= George Valentine (poet) =

George Donald Valentine (1877–1946) was a Scottish sheriff, and writer of romantic-style short stories, plays and verse. He graduated from the University of Glasgow and was considered for Examinerships in Mathematics and Natural Philosophy at both Glasgow and St Andrews Universities.

==Works==

G. D. Valentine wrote both under his own name and the pseudonym, George Henderland.

Valentine's first published work was The Heart of Bruce, a long poem, taken up by Alexander Gardner of Paisley in 1912. In the 1920s, two further original works, Reasons of State and Saul: A Dramatic Poem appeared under the same imprint. It was the publication in 1929 of Dawn by London-based publishers Elkin Mathews & Marrot that first brought his works to the attention of a national audience.

===Dawn===

Dawn is a work of verse inspired by fragments from the works of the Greek Greek lyric poets Archilochus, Alcman, Alcaeus and Sappho. It was published under the pseudonym, George Henderland, as was his last published work, Olaf's Son: A Poem.

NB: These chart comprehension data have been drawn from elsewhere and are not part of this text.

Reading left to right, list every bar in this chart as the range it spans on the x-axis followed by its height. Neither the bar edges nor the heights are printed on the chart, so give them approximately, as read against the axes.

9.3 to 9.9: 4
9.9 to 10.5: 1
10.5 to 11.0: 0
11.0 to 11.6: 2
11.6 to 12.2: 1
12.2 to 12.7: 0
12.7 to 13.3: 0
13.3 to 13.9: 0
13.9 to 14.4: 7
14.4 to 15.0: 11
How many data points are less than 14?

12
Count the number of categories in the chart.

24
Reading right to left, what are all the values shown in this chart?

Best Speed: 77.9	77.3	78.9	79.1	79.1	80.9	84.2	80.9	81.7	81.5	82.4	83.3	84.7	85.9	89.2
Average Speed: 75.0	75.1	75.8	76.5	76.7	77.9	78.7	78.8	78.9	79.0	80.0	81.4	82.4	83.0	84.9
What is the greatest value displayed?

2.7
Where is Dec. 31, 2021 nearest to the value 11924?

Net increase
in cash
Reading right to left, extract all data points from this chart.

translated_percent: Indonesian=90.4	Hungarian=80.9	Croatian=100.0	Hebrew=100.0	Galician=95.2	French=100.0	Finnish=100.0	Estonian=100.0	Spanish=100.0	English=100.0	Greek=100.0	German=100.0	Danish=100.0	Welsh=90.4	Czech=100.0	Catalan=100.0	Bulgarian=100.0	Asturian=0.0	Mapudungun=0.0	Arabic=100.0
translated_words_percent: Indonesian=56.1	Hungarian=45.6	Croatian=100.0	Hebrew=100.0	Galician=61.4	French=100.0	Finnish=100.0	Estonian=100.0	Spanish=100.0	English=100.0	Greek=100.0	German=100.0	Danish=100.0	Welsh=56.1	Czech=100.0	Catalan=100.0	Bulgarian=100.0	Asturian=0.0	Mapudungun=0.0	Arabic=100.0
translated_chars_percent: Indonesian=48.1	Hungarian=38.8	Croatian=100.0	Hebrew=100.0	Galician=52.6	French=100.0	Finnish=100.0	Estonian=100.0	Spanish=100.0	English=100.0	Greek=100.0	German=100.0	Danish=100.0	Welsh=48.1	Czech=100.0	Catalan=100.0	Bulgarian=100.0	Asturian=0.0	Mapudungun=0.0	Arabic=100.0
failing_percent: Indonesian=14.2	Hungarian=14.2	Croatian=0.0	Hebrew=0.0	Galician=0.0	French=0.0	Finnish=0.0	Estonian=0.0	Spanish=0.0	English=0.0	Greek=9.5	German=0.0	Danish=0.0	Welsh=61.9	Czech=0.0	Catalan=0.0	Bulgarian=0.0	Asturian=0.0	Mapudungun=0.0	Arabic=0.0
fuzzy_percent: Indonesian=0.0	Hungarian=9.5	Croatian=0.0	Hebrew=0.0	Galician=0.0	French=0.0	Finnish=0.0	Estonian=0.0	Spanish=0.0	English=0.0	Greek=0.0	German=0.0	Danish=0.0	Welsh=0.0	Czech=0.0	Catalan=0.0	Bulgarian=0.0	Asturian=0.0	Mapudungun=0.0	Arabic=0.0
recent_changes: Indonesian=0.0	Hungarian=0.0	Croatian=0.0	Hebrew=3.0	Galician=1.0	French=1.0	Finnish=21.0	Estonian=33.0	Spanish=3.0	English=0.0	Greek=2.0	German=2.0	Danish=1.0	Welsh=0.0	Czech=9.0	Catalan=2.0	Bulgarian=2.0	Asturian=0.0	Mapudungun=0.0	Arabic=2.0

Both longing after youthful love ("baby Love" p. 21) and nature's bounty are key themes in Dawn, as well as a desire for the pre-civilisational:

"Take me out of the city's shadow

Where I fade and cease to be!" (p. 50)

==Unpublished works==

From the manuscript collection of Valentine's works at Glasgow University, we know of at least Letter from the Wilderness: An Epic Poem (1926), Reclaimed: A Comedy in Three Acts (1928), Poems, May–June 1946, and the undated Moses: A Drama in the Manner of Ueschylus, in two scenes, and Kings of the Sea.